● Deine Aufgabe
Wann hat der Spiegel laut dem Ausgangstext die den BND betreffenden NSA-Dokumente aus dem Fundus von Edward Snowden veröffentlicht?

● Ausgangstext
§

Der Spiegel hatte im Juni 2014 – im WM-Fieber weitestgehend unbemerkt – einige den BND betreffende NSA-Dokumente aus dem Fundus von Edward Snowden veröffentlicht. Darin geht es auch um die Zusammenarbeit zwischen beiden Geheimdiensten auf dem Gebiet der Kommunikationsüberwachung. Darunter sind auch einige lächerliche technische Ausnahmen an Verbindungen, die nicht von der sogenannten Joint SIGINT Activity erfasst werden sollen. Von diesen wird mein Server – wie viele andere – jedoch nicht erfasst. Damit lassen die Dokumente den Schluss zu, dass auch meine Mails vom BND illegal protokolliert, aufgezeichnet und möglicherweise ausgewertet wurden, obwohl ich deutscher Staatsbürger bin und sich der von mir verwendete Server innerhalb der Bundesrepublik befindet.

Aus diesem Grund habe ich schriftlich nachgefragt, um zu sehen, wie die von BND-Chef Schindler versprochene Transparenzoffensive in der Praxis aussieht.

§

● Erfasste Daten
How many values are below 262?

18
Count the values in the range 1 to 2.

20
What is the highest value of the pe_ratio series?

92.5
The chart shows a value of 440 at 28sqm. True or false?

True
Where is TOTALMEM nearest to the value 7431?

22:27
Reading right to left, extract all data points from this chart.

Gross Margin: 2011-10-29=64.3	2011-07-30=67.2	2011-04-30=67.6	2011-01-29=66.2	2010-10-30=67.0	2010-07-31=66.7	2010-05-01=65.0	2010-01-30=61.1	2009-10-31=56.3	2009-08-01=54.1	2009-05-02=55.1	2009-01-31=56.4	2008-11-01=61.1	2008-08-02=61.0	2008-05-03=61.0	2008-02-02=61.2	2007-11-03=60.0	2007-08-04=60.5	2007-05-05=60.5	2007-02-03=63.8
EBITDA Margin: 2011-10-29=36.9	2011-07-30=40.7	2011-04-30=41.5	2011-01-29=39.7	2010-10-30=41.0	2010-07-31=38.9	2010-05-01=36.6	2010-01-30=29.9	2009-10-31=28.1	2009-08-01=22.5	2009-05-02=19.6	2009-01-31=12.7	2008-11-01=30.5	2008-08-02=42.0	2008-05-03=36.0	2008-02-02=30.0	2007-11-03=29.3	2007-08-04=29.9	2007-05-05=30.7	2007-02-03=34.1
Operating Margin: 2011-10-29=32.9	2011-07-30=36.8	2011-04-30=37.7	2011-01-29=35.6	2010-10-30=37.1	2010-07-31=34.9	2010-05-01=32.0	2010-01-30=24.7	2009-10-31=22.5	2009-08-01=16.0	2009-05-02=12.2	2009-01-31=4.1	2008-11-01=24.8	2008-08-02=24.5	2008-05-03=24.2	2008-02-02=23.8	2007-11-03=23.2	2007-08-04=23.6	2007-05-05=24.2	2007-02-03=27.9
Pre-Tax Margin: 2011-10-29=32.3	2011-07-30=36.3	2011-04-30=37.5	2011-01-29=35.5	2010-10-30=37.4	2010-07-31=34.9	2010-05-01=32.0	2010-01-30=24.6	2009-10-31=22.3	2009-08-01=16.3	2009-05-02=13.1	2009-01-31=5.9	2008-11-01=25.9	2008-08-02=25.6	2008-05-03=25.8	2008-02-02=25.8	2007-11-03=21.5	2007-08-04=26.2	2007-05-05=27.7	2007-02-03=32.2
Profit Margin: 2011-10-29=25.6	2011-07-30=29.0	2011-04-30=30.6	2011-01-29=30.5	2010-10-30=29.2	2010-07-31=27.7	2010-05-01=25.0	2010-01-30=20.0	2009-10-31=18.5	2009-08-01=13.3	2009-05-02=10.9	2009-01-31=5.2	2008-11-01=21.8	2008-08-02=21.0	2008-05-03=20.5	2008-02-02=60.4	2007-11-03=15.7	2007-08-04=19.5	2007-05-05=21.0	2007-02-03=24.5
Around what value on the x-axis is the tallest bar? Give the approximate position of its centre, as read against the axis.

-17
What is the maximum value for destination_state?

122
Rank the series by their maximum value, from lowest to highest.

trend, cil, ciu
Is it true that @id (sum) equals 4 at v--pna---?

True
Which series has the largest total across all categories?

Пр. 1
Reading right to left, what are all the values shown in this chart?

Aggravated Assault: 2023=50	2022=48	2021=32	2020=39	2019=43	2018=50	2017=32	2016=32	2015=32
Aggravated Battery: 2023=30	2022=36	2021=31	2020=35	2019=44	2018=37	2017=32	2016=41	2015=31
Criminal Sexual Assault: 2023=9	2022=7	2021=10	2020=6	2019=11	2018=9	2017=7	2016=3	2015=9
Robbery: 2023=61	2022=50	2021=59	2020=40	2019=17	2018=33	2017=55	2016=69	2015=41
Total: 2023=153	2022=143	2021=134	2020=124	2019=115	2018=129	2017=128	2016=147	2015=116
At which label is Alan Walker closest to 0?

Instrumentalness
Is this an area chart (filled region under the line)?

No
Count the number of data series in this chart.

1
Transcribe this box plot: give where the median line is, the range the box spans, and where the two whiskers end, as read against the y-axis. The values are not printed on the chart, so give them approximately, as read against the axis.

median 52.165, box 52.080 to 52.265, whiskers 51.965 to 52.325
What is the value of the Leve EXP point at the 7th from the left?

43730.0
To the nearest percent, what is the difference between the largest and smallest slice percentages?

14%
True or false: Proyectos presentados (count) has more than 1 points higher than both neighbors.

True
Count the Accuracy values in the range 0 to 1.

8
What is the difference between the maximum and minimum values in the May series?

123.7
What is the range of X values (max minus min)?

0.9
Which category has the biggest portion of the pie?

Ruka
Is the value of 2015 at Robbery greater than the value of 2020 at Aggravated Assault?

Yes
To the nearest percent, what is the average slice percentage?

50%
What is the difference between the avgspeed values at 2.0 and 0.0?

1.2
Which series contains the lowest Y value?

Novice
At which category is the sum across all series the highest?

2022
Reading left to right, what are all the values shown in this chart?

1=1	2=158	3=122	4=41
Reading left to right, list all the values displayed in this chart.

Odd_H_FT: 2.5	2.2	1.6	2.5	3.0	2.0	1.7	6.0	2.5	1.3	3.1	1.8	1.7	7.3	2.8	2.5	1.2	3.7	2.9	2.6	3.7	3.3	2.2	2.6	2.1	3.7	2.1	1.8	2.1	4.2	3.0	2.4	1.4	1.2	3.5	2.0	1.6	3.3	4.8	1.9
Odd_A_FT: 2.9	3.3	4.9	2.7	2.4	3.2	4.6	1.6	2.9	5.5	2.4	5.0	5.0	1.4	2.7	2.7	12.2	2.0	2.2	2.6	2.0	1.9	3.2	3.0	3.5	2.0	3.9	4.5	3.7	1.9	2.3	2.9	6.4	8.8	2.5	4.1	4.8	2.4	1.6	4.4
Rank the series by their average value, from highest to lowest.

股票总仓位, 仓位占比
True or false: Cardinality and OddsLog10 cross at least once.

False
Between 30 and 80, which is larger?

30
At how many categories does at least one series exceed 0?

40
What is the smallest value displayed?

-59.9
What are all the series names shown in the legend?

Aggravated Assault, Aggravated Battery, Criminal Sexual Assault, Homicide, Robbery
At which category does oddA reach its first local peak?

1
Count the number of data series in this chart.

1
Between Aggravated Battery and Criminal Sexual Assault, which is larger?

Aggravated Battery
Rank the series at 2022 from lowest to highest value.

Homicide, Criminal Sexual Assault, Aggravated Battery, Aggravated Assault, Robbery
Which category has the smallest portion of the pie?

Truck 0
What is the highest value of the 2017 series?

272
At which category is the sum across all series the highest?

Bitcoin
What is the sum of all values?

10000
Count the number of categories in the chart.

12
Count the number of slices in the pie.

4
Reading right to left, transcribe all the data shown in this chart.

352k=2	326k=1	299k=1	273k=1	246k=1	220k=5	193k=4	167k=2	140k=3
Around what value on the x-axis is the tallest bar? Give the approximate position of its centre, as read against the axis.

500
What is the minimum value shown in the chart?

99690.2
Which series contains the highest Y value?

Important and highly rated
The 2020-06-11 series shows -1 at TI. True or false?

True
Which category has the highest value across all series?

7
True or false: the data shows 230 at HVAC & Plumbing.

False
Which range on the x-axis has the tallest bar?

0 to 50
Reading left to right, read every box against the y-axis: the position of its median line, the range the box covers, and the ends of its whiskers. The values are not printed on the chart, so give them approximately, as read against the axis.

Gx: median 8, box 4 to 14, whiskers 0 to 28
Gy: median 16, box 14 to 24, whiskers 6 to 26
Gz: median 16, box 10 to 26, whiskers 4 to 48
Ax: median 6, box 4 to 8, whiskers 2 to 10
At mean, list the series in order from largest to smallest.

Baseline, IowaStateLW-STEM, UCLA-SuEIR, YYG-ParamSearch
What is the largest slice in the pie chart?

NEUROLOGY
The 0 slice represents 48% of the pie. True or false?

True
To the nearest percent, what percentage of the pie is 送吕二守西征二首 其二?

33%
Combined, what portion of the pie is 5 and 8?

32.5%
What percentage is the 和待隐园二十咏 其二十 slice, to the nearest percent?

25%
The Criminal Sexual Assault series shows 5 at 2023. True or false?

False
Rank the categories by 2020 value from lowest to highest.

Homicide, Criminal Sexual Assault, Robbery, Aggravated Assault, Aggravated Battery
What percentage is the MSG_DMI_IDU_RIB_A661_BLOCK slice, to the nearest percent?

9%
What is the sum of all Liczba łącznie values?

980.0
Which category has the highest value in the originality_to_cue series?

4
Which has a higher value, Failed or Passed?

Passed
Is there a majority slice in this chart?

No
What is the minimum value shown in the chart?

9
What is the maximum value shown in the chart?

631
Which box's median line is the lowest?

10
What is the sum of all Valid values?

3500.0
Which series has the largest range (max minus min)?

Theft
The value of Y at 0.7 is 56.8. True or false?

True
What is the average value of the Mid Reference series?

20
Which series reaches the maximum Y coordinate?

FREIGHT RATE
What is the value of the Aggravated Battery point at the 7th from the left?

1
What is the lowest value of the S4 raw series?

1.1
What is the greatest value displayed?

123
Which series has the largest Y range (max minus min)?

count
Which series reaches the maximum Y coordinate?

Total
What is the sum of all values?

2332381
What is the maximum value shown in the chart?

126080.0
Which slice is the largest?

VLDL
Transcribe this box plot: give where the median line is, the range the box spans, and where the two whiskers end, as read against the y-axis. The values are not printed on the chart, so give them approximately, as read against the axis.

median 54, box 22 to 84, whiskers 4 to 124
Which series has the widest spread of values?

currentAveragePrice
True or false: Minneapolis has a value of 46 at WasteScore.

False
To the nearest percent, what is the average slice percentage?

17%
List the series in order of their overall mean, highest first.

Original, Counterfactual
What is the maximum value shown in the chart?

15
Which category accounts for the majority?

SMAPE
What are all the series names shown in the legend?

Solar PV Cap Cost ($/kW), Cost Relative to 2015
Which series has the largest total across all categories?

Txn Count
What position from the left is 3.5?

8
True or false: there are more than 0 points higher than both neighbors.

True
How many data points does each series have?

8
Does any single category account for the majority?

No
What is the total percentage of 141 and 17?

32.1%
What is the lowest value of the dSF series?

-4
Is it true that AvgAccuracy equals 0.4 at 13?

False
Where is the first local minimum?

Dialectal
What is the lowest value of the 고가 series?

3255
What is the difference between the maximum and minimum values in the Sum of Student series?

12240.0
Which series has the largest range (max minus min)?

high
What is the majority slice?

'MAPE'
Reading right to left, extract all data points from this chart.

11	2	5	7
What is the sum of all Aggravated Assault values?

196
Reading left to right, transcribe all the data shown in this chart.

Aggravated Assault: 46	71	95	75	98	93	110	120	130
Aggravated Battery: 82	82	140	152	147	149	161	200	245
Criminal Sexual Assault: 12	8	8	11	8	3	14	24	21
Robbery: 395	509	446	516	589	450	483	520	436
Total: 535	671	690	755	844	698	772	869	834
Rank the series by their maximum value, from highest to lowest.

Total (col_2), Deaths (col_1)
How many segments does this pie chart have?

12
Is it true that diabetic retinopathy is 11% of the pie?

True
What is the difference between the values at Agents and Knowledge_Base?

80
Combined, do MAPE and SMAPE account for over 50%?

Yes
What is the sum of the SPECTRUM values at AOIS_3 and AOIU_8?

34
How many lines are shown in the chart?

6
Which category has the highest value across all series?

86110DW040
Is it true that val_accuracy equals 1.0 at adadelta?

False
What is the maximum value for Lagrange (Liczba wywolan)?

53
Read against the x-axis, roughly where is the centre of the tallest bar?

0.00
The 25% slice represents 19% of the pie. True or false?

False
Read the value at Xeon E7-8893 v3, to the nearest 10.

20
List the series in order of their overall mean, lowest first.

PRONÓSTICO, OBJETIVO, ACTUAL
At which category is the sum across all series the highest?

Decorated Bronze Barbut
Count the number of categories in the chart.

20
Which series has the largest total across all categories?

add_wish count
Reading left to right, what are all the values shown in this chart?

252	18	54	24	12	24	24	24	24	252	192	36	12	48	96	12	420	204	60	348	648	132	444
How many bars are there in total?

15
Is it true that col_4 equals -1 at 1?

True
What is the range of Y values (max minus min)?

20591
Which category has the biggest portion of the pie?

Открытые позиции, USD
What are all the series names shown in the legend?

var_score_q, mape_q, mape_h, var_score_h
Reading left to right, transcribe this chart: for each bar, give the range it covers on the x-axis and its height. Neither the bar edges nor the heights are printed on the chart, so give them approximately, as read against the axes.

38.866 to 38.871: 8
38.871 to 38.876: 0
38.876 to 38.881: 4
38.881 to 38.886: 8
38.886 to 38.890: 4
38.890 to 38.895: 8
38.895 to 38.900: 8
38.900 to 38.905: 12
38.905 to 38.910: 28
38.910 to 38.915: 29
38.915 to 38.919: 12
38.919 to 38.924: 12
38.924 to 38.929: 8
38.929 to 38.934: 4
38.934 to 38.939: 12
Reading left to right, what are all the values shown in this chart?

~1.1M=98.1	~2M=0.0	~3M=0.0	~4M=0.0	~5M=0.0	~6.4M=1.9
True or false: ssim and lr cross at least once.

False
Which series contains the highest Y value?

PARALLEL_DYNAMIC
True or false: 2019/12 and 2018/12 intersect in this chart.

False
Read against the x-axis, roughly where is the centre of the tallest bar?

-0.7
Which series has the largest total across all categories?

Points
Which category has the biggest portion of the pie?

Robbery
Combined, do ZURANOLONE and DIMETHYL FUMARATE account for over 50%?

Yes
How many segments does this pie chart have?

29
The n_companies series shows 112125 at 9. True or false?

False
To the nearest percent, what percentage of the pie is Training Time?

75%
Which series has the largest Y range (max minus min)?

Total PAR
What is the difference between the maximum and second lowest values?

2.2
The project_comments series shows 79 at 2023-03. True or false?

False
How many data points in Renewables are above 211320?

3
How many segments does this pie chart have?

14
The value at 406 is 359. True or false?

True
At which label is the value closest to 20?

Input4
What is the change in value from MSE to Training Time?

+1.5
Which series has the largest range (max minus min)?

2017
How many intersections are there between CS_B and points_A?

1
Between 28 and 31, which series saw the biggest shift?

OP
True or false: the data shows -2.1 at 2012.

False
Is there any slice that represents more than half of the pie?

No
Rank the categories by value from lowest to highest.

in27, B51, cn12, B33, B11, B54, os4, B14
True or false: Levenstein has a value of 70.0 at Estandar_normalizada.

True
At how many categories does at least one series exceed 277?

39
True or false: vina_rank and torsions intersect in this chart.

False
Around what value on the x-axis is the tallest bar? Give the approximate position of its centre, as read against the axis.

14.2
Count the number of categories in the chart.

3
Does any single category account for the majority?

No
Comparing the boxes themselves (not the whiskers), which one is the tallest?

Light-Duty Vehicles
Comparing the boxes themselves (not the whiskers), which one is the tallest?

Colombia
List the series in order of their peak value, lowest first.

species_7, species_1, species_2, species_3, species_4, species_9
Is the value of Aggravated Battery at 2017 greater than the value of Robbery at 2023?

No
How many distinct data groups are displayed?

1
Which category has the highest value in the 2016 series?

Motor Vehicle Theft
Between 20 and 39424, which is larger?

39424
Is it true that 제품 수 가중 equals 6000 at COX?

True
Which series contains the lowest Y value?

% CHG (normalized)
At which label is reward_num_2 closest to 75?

§

● Ergebnis
Im Juni 2014.